(TEXTE DE L'EXERCICE):
====

En ce moment sur Instagram tourne le #10yearschallenge, avec un montage photo 2009 VS 2019, le petit post qui va bien pour dire que bordel le temps passe et qu’on a morflé mais que ma foi la vie est quand même sympathique et vivement les 10 ans à venir. J’aime bien ce genre de petit exercice rétrospectif, alors j’ai eu envie de m’y livrer moi aussi. Me revoilà à fouiner dans mes photos de 2009.
Et là le choc. Et surtout les larmes qui montent malgré moi. Je me rends compte que je ne regarde que peu les photos de ma “vie d’avant”. Je n’aime pas les revoir, je n’aime pas revoir la fille que j’étais avant. La fille d’avant elle n’avait pas cette tristesse perpétuelle au fond du coeur, elle n’avait pas cette mélancolie chevillée au corps. La fille d’avant, elle était foncièrement positive, convaincue que la vie la portait vers du mieux. La fille d’avant elle fourmillait de projets, tout le temps. La fille d’avant elle avait le corps et le coeur qui tenaient bon, les épaules pour encaisser les coups durs et le rire pour enchanter les bons jours.
Il y a 10 ans, j’avais 24 ans, je finissais mes études dans un nouveau domaine et j’avais hâte d’attaquer ma vie professionnelle. Mon mec finissait de retaper sa maison, j’étais encore à faire mes allers-retours entre Paris et Toulouse, j’étais au commencement d’un nouveau truc. Tout n’a pas été simple par la suite, les premiers boulots un peu décevants, le chômage, les coups de mou. Mais j’étais sûre d’un truc : j’allais vers le mieux. Et j’avais raison au final, mon optimisme n’était pas béat, je savais que j’allais récolter les fleurs des petites graines de vie semées depuis des années.

====

(MATÉRIEL FOURNI):
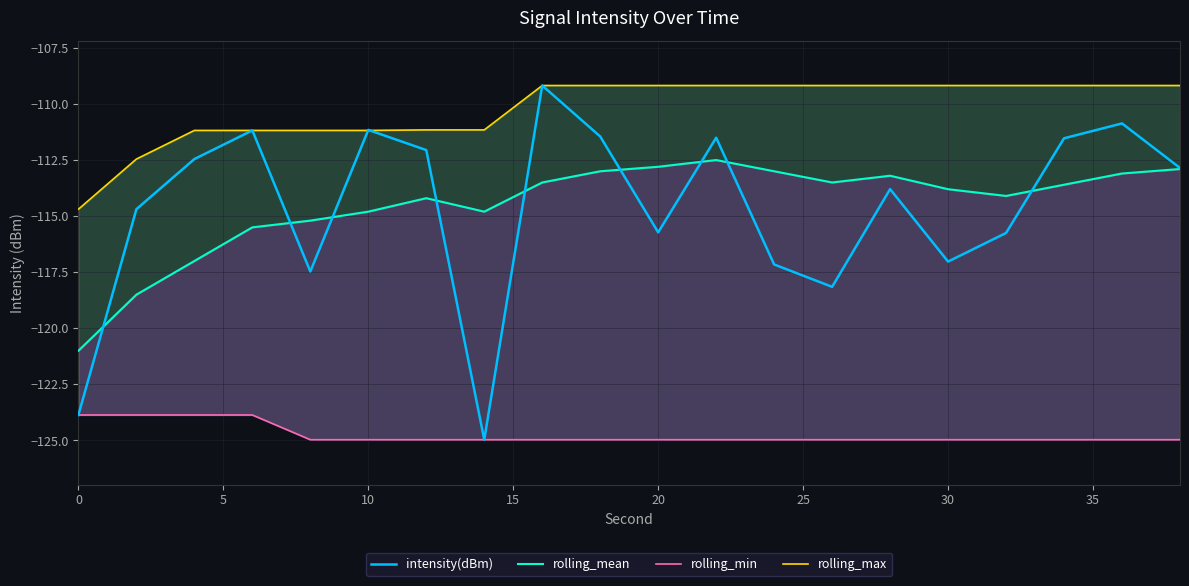

What is the highest value of the intensity(dBm) series?

-109.2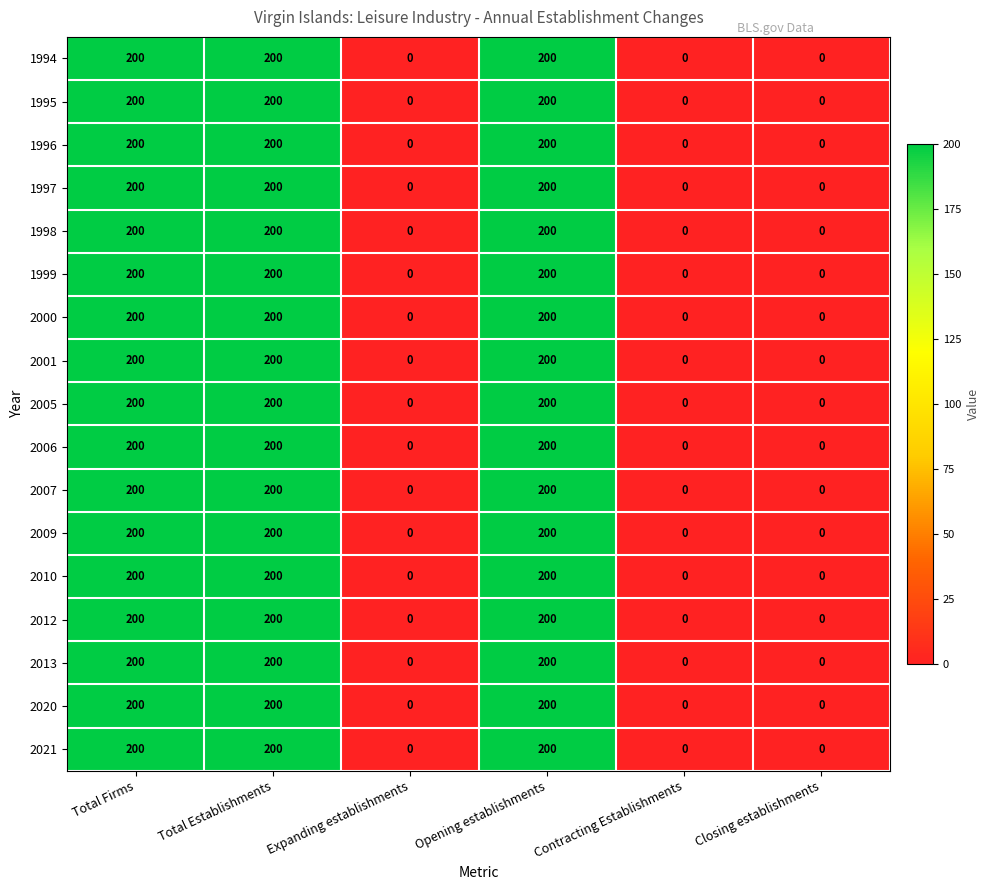

True or false: 1999 has a value of -91 at Expanding establishments.

False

====

(CONSIGNES):
1. D'après le billet, quel âge avait la personne qui écrit il y a 10 ans ?
2. Relevez toutes les difficultés que le billet énumère juste après les mots « Tout n'a pas été simple par la suite ».
3. Recopiez fidèlement le passage du billet qui va de « Et là le choc. » jusqu'à « les bons jours. ».
Le matériel fourni n'a aucun rôle dans cet exercice.

(RÉPONSES PAR POINT):
1. 24 ans.

2. Les premiers boulots un peu décevants, le chômage, les coups de mou.

3.
Et là le choc. Et surtout les larmes qui montent malgré moi. Je me rends compte que je ne regarde que peu les photos de ma “vie d’avant”. Je n’aime pas les revoir, je n’aime pas revoir la fille que j’étais avant. La fille d’avant elle n’avait pas cette tristesse perpétuelle au fond du coeur, elle n’avait pas cette mélancolie chevillée au corps. La fille d’avant, elle était foncièrement positive, convaincue que la vie la portait vers du mieux. La fille d’avant elle fourmillait de projets, tout le temps. La fille d’avant elle avait le corps et le coeur qui tenaient bon, les épaules pour encaisser les coups durs et le rire pour enchanter les bons jours.